Below is a block of records. Copy every line in it that contains the word "filter".

### Given entries
- Opening Delimiter -

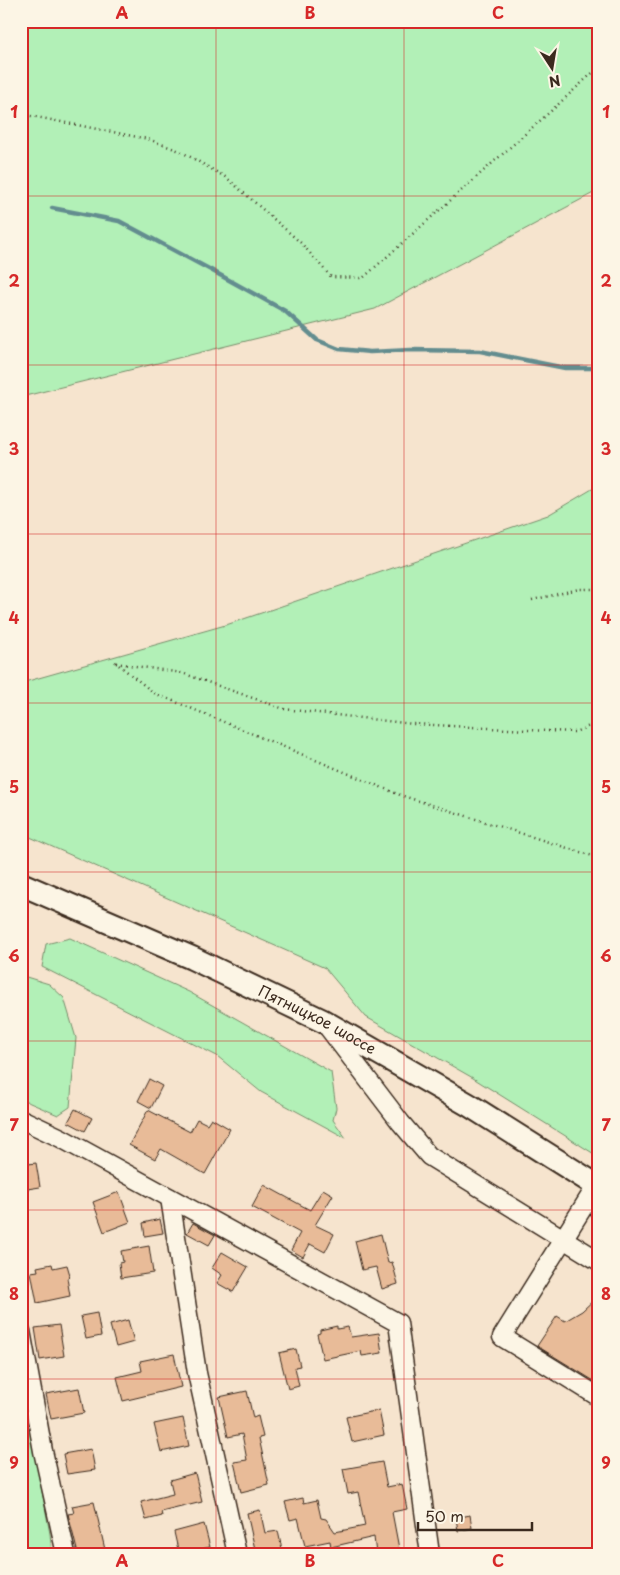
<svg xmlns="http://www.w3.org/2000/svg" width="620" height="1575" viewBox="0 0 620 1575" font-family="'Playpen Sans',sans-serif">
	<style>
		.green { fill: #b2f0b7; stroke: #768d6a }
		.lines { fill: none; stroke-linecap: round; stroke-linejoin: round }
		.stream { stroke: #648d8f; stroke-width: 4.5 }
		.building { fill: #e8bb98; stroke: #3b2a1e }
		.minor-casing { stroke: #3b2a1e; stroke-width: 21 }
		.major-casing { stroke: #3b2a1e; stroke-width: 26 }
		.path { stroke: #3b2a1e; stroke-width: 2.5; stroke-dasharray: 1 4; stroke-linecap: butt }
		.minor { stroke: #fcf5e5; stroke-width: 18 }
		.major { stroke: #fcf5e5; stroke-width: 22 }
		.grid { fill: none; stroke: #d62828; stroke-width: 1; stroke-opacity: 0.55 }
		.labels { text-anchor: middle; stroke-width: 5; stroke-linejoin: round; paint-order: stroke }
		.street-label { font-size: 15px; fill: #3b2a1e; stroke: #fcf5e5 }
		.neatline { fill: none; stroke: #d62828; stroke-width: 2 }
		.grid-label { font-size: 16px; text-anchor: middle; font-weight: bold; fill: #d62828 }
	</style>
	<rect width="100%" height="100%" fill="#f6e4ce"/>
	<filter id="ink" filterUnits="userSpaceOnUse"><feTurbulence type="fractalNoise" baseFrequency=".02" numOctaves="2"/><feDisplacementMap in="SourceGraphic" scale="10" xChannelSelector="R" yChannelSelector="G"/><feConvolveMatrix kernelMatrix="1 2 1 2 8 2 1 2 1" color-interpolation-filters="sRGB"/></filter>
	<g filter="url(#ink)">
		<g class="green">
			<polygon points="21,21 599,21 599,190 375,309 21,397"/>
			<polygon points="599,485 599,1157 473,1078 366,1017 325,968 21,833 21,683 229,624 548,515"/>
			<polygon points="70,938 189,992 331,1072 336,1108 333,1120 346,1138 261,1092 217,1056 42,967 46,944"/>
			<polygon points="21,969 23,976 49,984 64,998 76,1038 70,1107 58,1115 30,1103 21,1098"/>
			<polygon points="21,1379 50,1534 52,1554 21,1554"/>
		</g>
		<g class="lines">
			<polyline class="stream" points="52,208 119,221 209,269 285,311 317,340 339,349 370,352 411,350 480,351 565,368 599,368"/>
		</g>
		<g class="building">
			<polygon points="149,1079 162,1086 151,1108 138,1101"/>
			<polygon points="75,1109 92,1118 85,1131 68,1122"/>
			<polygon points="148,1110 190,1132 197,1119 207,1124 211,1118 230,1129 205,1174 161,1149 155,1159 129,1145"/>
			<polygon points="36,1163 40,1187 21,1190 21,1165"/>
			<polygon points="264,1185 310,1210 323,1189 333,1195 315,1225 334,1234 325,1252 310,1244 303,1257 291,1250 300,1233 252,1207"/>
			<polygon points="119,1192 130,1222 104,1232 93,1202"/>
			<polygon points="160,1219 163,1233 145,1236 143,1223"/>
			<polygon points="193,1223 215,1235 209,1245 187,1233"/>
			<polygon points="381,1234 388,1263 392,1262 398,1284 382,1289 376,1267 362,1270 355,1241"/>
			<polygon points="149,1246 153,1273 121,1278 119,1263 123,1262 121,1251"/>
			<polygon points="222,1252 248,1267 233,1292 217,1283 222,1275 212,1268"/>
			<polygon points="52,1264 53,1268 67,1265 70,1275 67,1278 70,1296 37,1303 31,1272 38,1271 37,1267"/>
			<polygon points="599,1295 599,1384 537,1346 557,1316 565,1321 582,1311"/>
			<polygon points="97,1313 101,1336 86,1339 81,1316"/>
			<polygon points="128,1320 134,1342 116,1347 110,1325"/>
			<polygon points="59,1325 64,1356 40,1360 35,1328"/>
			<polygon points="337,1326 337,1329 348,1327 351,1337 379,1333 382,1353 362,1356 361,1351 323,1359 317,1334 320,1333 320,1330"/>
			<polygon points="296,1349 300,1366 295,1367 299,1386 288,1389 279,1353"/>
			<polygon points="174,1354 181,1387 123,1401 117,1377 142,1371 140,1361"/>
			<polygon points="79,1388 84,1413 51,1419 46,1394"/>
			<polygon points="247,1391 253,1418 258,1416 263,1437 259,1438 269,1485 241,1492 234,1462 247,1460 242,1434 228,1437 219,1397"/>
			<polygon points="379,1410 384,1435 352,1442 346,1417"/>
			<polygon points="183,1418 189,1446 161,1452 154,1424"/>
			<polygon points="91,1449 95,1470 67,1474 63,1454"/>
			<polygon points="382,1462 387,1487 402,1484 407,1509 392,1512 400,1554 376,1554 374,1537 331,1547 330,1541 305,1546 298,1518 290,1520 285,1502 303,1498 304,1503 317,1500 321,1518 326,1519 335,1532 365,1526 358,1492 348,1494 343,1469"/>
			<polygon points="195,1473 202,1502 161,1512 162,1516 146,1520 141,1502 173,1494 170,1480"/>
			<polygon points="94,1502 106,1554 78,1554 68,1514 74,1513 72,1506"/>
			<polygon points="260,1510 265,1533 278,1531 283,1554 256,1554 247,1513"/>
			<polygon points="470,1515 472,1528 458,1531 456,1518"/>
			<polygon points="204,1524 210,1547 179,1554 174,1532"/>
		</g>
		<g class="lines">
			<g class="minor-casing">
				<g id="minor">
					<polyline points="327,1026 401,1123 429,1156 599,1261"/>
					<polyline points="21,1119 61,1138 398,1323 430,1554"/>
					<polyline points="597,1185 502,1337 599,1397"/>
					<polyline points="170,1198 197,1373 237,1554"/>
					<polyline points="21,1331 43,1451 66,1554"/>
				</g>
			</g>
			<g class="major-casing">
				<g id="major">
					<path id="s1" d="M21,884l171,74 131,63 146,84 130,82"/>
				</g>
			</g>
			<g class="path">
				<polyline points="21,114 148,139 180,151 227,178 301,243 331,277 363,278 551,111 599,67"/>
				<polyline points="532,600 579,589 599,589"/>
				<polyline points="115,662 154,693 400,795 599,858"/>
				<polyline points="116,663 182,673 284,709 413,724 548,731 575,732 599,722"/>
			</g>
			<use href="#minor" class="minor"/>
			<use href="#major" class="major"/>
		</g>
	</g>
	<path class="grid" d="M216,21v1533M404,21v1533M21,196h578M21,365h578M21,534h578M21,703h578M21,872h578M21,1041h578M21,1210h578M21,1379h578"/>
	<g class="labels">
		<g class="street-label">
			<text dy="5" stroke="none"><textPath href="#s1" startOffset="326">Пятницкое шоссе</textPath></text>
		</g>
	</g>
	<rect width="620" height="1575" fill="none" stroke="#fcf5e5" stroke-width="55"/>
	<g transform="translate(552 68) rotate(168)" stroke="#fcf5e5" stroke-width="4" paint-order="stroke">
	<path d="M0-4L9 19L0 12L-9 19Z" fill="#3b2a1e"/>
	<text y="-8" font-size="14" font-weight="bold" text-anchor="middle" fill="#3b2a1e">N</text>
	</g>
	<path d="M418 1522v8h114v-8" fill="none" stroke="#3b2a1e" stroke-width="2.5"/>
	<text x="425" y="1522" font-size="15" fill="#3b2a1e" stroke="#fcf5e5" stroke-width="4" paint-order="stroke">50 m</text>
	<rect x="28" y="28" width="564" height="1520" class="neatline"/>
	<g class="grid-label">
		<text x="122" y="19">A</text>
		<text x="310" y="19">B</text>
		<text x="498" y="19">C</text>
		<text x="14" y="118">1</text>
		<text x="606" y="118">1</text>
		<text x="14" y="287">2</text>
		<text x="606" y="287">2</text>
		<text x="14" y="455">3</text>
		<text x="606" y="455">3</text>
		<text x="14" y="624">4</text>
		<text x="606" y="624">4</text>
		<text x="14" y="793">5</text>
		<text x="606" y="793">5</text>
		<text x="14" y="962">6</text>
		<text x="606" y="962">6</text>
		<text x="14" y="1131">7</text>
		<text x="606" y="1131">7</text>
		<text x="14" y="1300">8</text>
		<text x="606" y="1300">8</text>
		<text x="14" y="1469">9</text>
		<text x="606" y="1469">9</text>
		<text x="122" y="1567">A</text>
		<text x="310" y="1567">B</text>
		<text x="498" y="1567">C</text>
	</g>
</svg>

- Closing Delimiter -

### Solved problem
	<filter id="ink" filterUnits="userSpaceOnUse"><feTurbulence type="fractalNoise" baseFrequency=".02" numOctaves="2"/><feDisplacementMap in="SourceGraphic" scale="10" xChannelSelector="R" yChannelSelector="G"/><feConvolveMatrix kernelMatrix="1 2 1 2 8 2 1 2 1" color-interpolation-filters="sRGB"/></filter>
	<g filter="url(#ink)">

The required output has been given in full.